__Exercise__: Would you quote every entry exactly, dropping only the pictures?

__Given entries__:
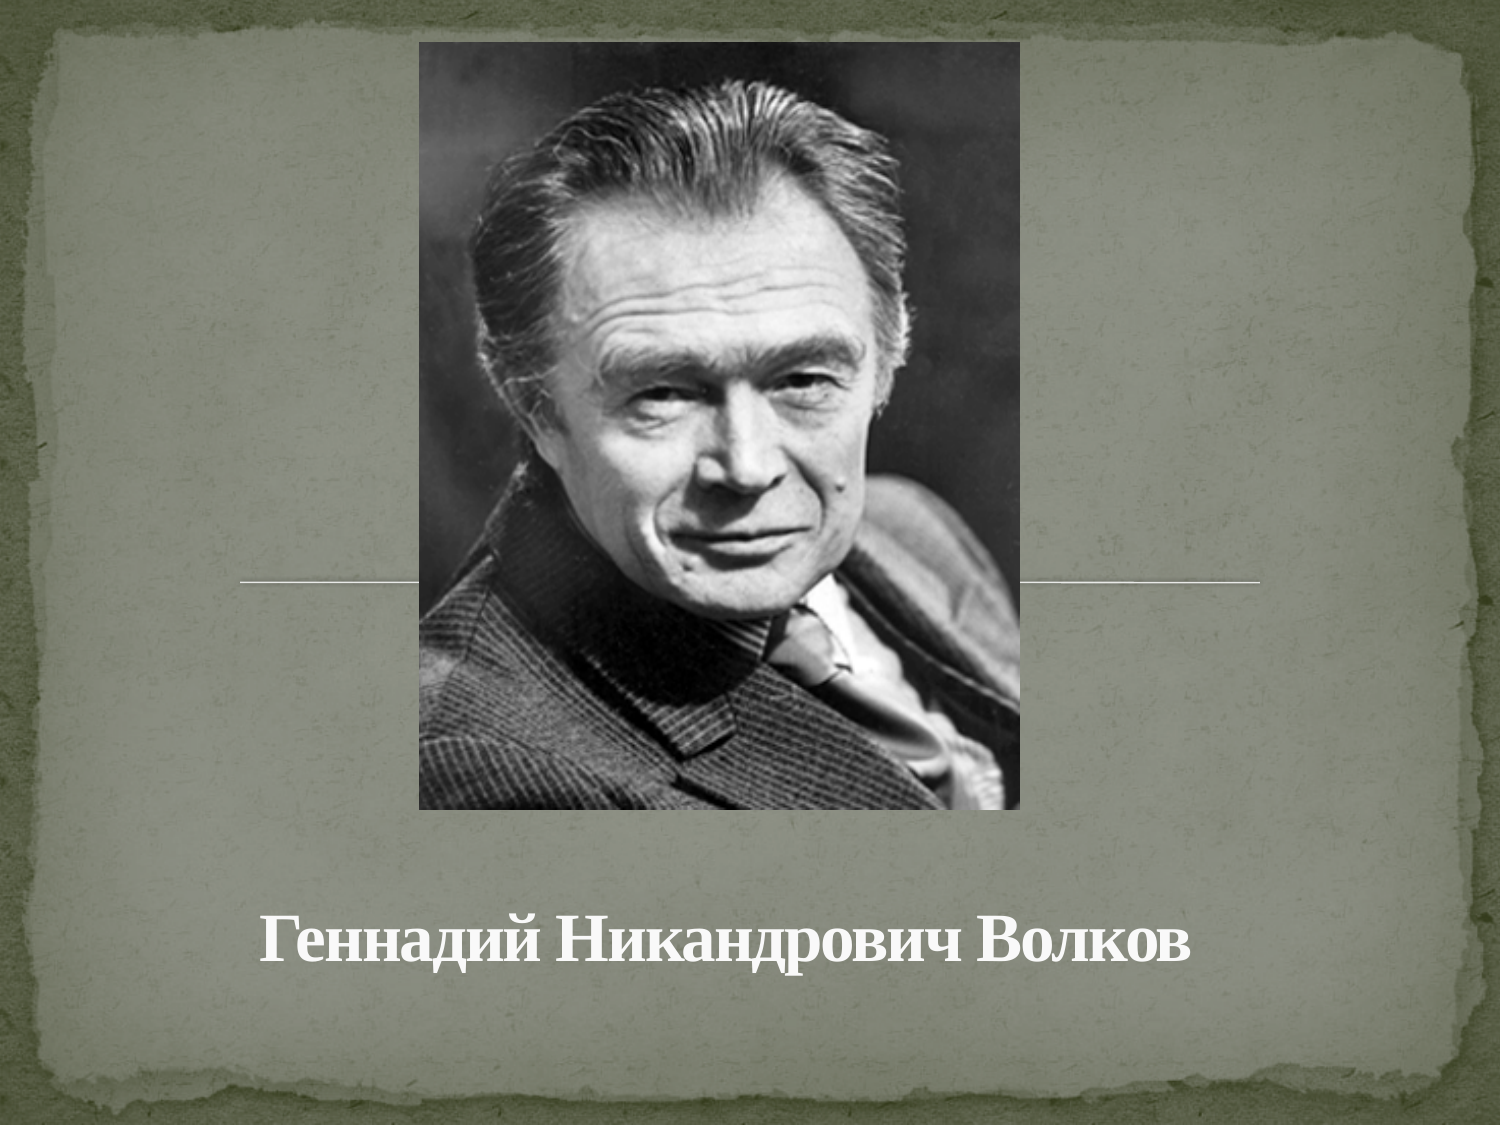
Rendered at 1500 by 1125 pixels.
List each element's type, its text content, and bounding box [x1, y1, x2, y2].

title Геннадий Никандрович Волков [218, 881, 1235, 1083]
picture [419, 42, 1020, 810]
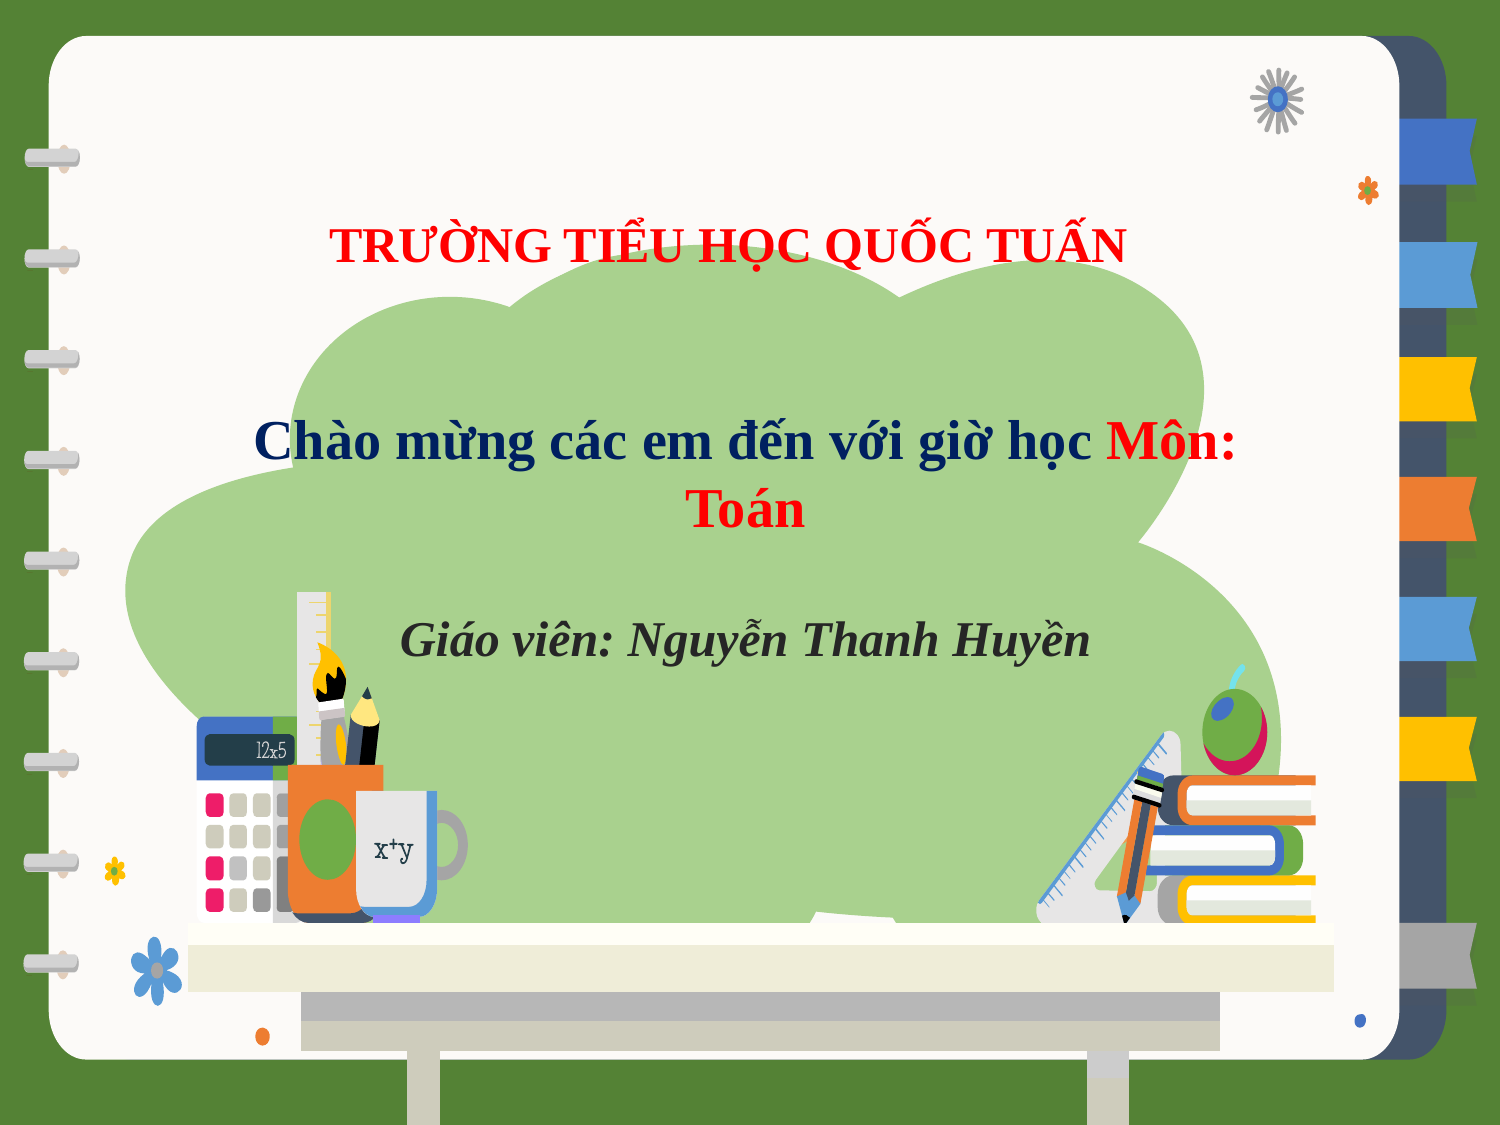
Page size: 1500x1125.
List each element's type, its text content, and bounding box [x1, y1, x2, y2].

text_box Chào mừng các em đến với giờ học Môn: Toán Giáo viên: Nguyễn Thanh Huyền [175, 396, 1317, 674]
text_box TRƯỜNG TIỂU HỌC QUỐC TUẤN [254, 204, 1192, 280]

__Task solution__:
Rendered at 1500 by 1125 pixels.
List each element's type, its text content, and bounding box [x1, y1, x2, y2].

title Геннадий Никандрович Волков [218, 881, 1235, 1083]
picture [419, 42, 1020, 810]
Page size: 1500x1125.
List each element's type, its text content, and bounding box [x1, y1, x2, y2].

text_box Chào mừng các em đến với giờ học Môn: Toán Giáo viên: Nguyễn Thanh Huyền [175, 396, 1317, 674]
text_box TRƯỜNG TIỂU HỌC QUỐC TUẤN [254, 204, 1192, 280]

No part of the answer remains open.